Adopted at birth and raised in Santa Monica, Sarah remembers her childhood fondly. “They gave me everything that I wanted or needed. I wasn’t traumatized. There’s no really horrible thing that turned me to drugs.” But by the time she was 15, she was already taking Xanax, abusing alcohol, and acting out. She spent the next four years institutionalized in treatment centers.

At age 19, Sarah left her sober living home in Oregon and met someone living in a motel the next day. She remembers how she felt like she immediately belonged. “I thought that I had found my people, because I finally found people that related to me and accepted me for who I was.” She now sees the illusion of that community. “Now it’s obvious that it was because they were drug addicts and they’ll accept anybody.”

Sarah soon started using hard drugs, quickly progressing to IV use. She used continuously for the next five years, only stopping twice: once for a couple months and once during a 22-day jail sentence. She returned to Los Angeles to escape the local drug scene, ignoring the fact that easy availability of drugs here. Within a month, she was back at her old behavior. “I fell right back into the Venice drug-using crowd and running around the streets.”

Sarah found out about Beit T’Shuvah from a long-time friend who had been a resident here. “Although he wasn’t successful in the program, my friend told me that this was an amazing place.” Facing pressure from her family to get help and with a DUI charge hanging over her, she checked in to Beit T’Shuvah last June.
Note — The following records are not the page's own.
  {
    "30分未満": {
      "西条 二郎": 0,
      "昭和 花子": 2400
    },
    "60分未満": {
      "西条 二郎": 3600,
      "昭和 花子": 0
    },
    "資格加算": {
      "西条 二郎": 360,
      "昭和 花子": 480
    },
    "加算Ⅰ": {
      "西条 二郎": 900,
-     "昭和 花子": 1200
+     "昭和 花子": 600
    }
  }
She immediately knew she wasn’t ready. “I thought that maybe I still had something in me.” She left after a few days and used drugs for another two months. Like many addicts at the end of their using, she was frustrated that the drugs stopped working. “Instead of using being something that made me feel better, it made me feel worse every day. I just hated my life.”
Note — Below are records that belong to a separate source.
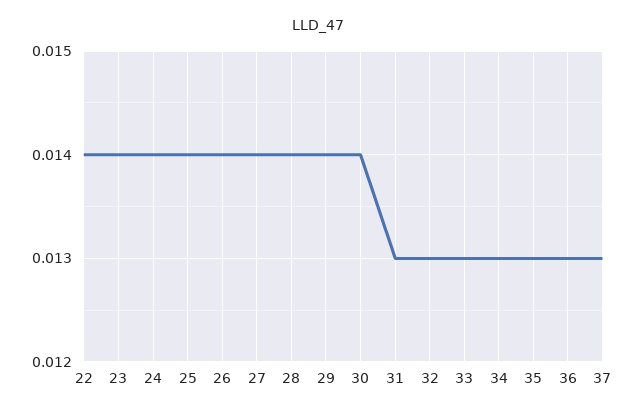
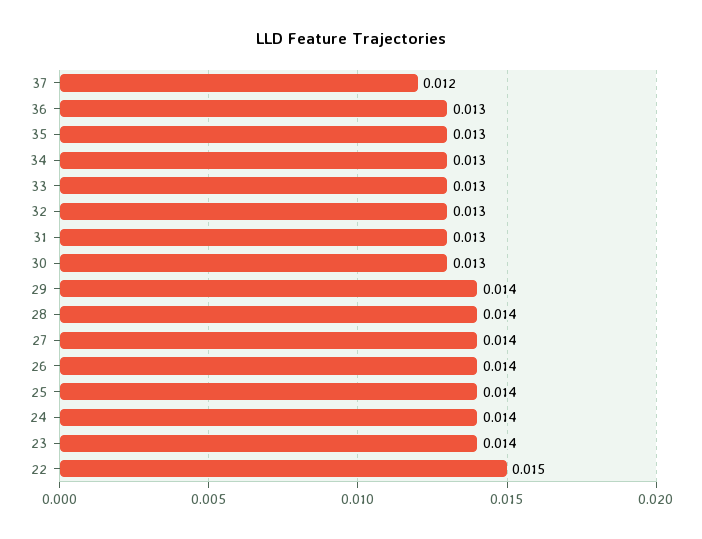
  {
-   "22": 0.014,
+   "22": 0.015,
    "23": 0.014,
    "24": 0.014,
    "25": 0.014,
    "26": 0.014,
    "27": 0.014,
    "28": 0.014,
    "29": 0.014,
-   "30": 0.014,
+   "30": 0.013,
    "31": 0.013,
    "32": 0.013,
    "33": 0.013,
    "34": 0.013,
    "35": 0.013,
    "36": 0.013,
-   "37": 0.013
+   "37": 0.012
  }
Sarah returned late last August, this time for herself. As she integrated herself into the community here, she saw what makes Beit T’Shuvah special. “I feel that the people that work at Beit T’Shuvah actually care. It’s not like they just come in to punch a clock.” She also sees the continuity of the community, with so many of the clinical employees having gone through the program here. “They have experience in this community and have a deep understanding of Beit T’Shuvah.”

Sarah sees the positivity in the community as well. “I feel like there’s a lower rate of people living in toxicity and living in darkness and living in their using self. Instead, most people are trying to better themselves, and hold each other accountable on bettering themselves.”

During Sarah’s using days, she was distant from her family. “They had to tough love me and let me go through what I needed to go through.” She sees her relationship with her parents differently now. “They were there for me through everything. They only want for me to do well and want to see me be the person that they know that I am.”

Since discharging a week ago, Sarah has strived to maintain her connections with the community here, despite the restrictions brought on by the pandemic. Even though there isn’t currently an outpatient program for the substance abuse program, Sarah worked with Beit T’Shuvah and was allowed access to select extended-care groups on Zoom. She is also a regular attendee of Shabbat services and the AA meetings hosted on Zoom. “I can’t wait until they’re able to open the doors again to the community so I can see all my friends.”